Abstract: Search engines continue to struggle with the challenges presented by Web search: vague queries, impatient users and an enormous, and rapidly expanding, collection of unmoderated, heterogeneous documents all make for an extremely hostile search environment. Conventional approaches to Web search those that adopt a traditional, document-centric, information retrieval perspective are limited by their refusal to consider the past search behaviour of users during future search sessions. Collaborative Web Search (CWS) seeks to exploit the high degree of natural query repetition and result selection regularity that is prevalent among communities of searchers. CWS reuses the search experiences of community members, to promote results that have previously been judged relevant for queries. This facilitates a better response to the type of vague queries that are commonplace in Web search and allows a generic search engine to adapt to the preferences of communities of individuals.

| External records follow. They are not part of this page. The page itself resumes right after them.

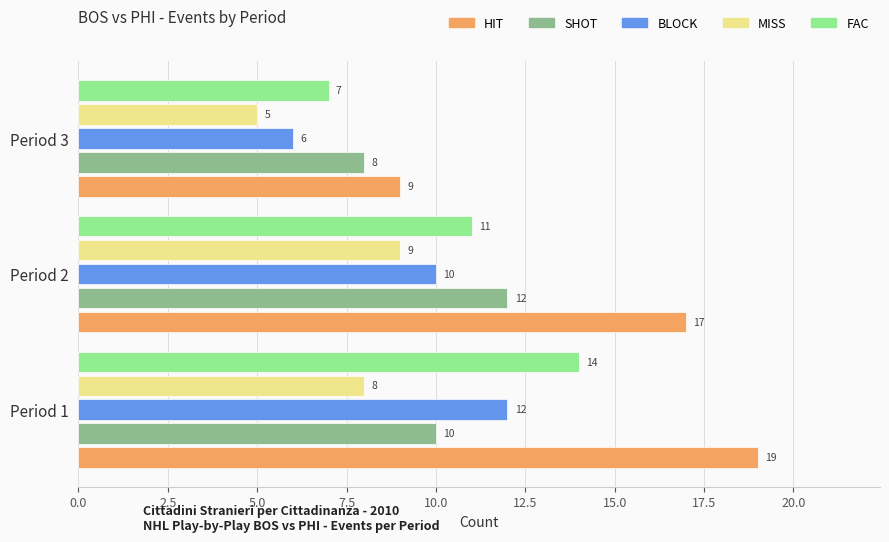

Rank the series at Period 2 from highest to lowest value.

HIT, SHOT, FAC, BLOCK, MISS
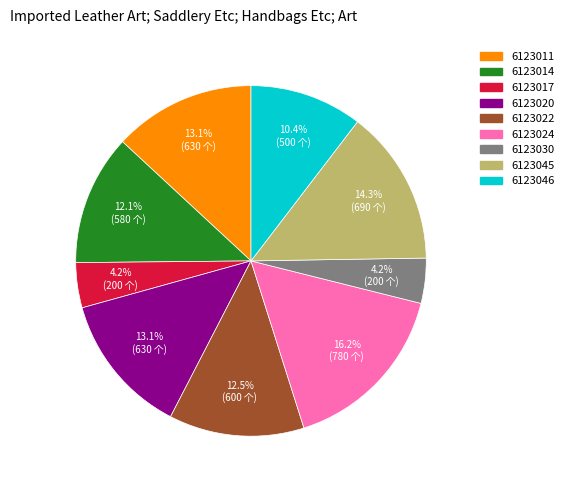

Is the sum of 6123024 and 6123046 greater than half?

No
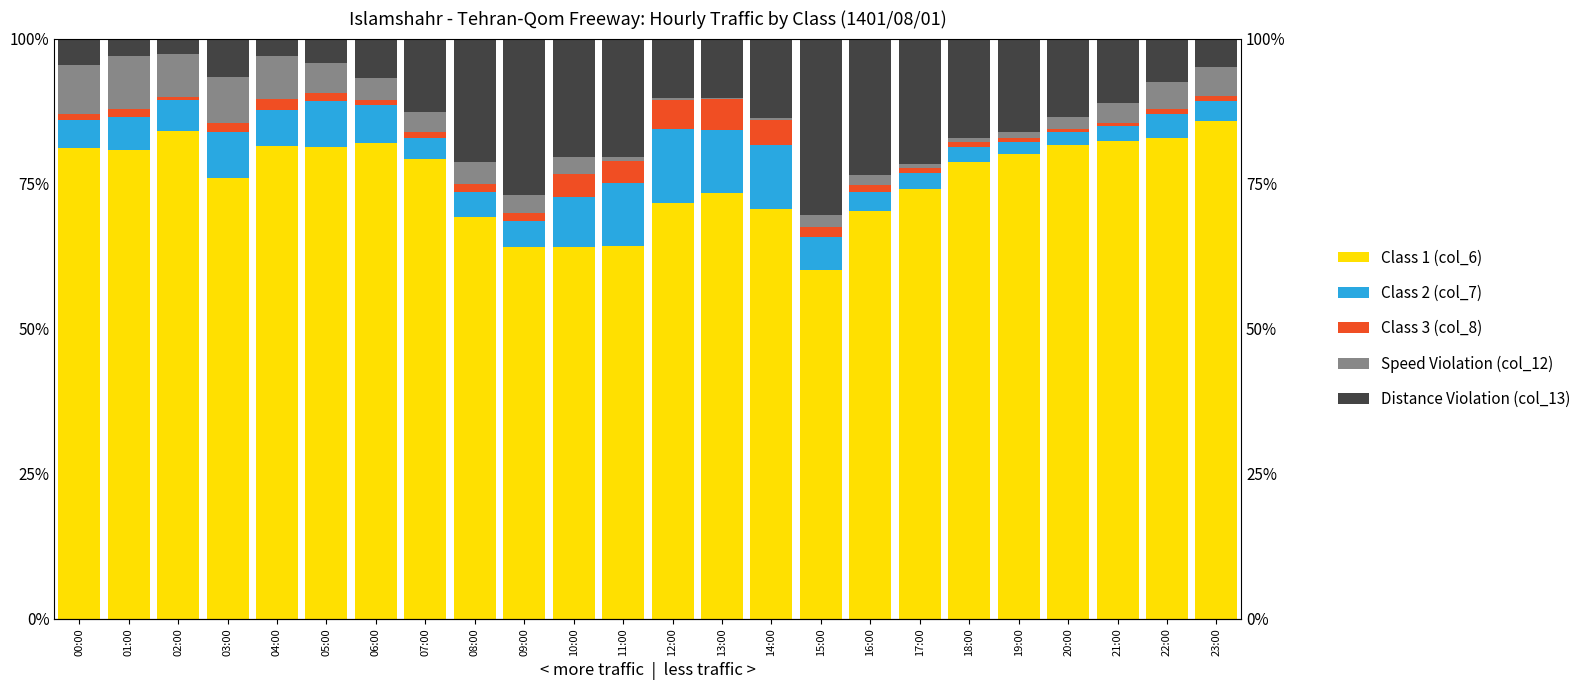

What is the sum of the Class 1 (col_6) values at 10:00 and 05:00?

145.4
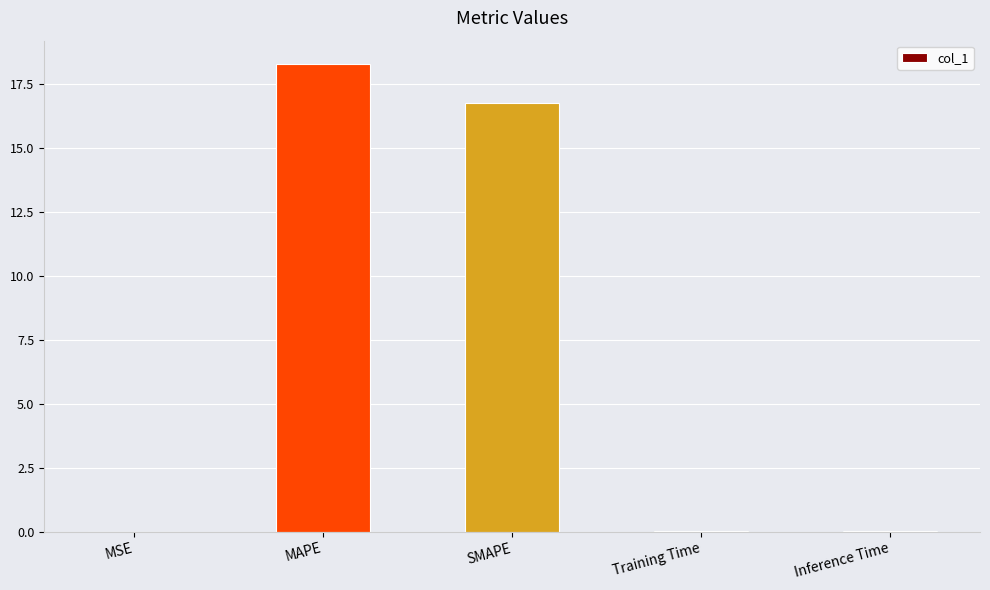

Is it true that the value at SMAPE is 25.1?

False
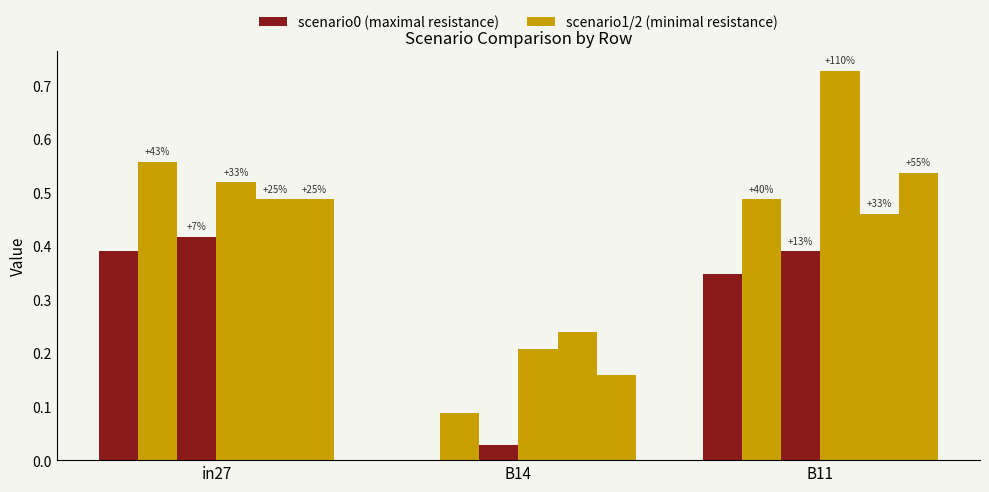

Are the bars horizontal?

No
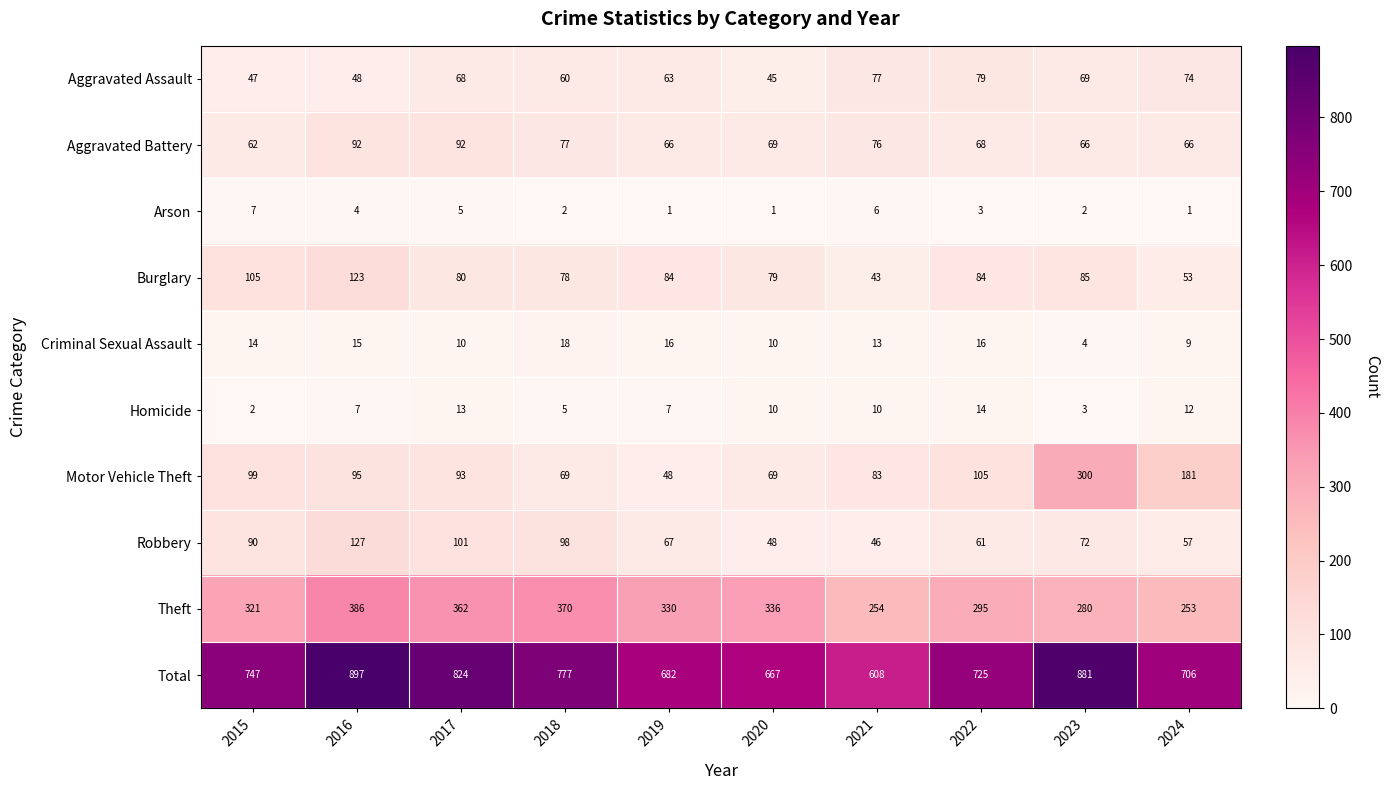

Which category has the highest value across all series?

2016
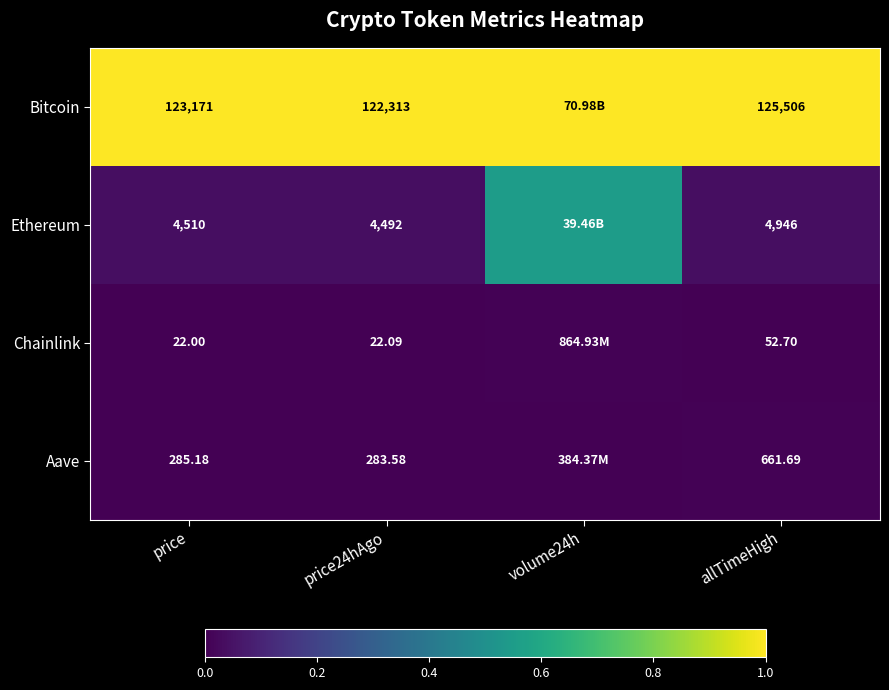

Which series changed the most between price and allTimeHigh?

Bitcoin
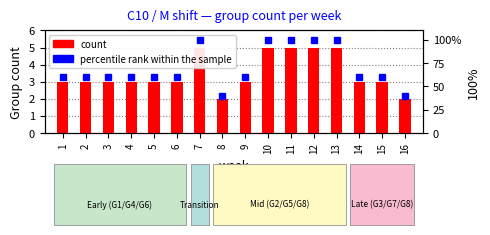

Which has a higher value, 1 or 2?

1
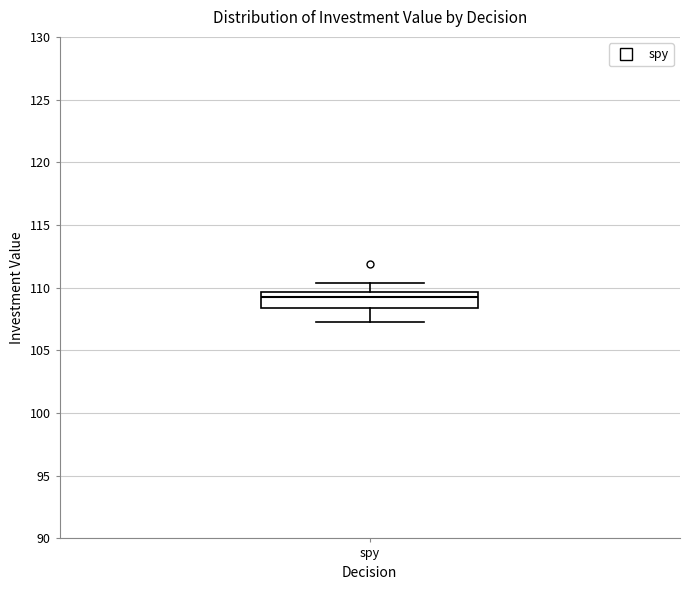

Read this box plot against the y-axis: the position of the median line, the range covered by the box, and the ends of both whiskers. The values are not printed on the chart, so give them approximately, as read against the axis.

median 109.5 (just below the box's upper edge), box 108.5 to 109.5, whiskers 107.5 to 110.5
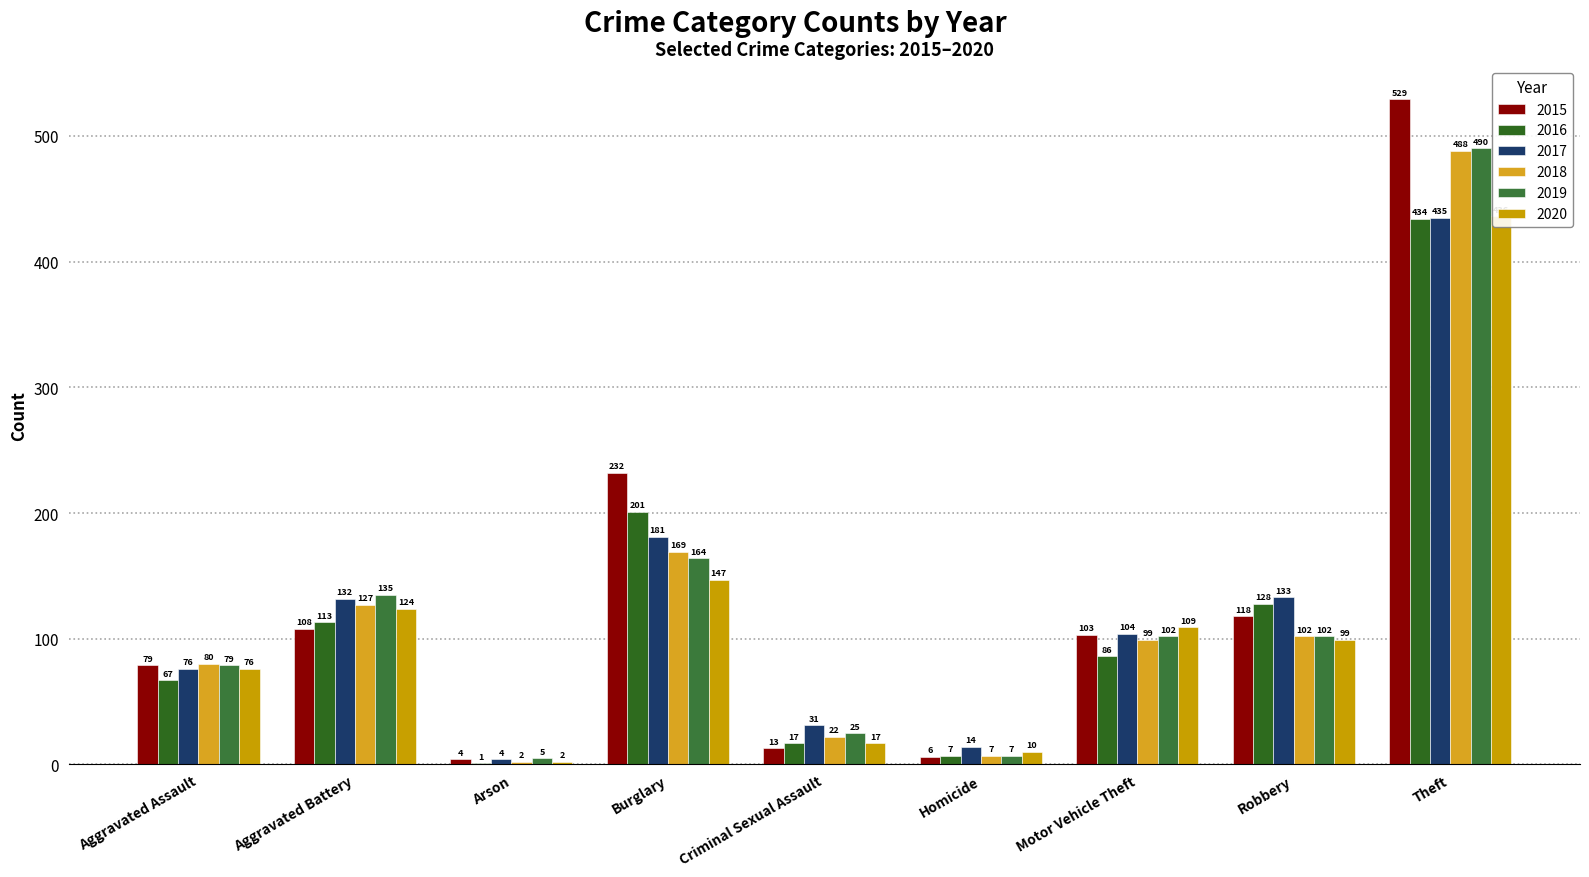

Reading left to right, what are all the values shown in this chart?

2015: 79	108	4	232	13	6	103	118	529
2016: 67	113	1	201	17	7	86	128	434
2017: 76	132	4	181	31	14	104	133	435
2018: 80	127	2	169	22	7	99	102	488
2019: 79	135	5	164	25	7	102	102	490
2020: 76	124	2	147	17	10	109	99	436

Speaker Biodata: Dr Jill Freyne is a postdoctoral researcher at the Department of Computer Science in University College Dublin. She received her PhD and BSc degrees from UCD, and worked as part of the I-SPY research project which focuses on personalized, community based Web search. She has since worked as a Post Doctoral Researcher in the Adaptive Information Cluster in the School of Computer Science and Informatics working in the areas of social support, annotations and digital graffiti.


Friday, April 27, 2007

Time: 12:00 noon

Place: 5313 Sennott Square

Speaker1: Shuguang Wang

Title:Identifying Opinion Targets in Customer Review Data

Abstract: Given an opinion sentence, we would like to identify the targets in it. This is a information extraction task and it is useful to generate a automate opinion summary. We classify the targets into two types, explicit and non-explicit targets. Explicit targets are those explicitly stated in the opinion sentences and non-explicit targets are implicit or those are represented by pronominal terms. Therefore we divide our task into two sub tasks, each of which deals with one type of targets. We explore a Machine Learning approach to extract explicit targets and make use of an ontology to identify the non-explicit targets. We will present the results of our approach on a customer review data set.

Speaker2: Aditya Nemiekar

Title:Classifying classical music pieces using Graphical Models

Abstract: A daunting task in Music Perception is the concept of expressivity - elements in musicians' renditions that make them stylized and unique but perhaps more importantly enjoyable. I plan on studying just this phenomenon. However, the task of modeling expressivity as a whole is by no means trivial. So, as a pilot project, I propose we learn to identify expressivity before we learn to exhibit it - by learning each musician's style and then identifying whether a piece played belongs to a particular composer.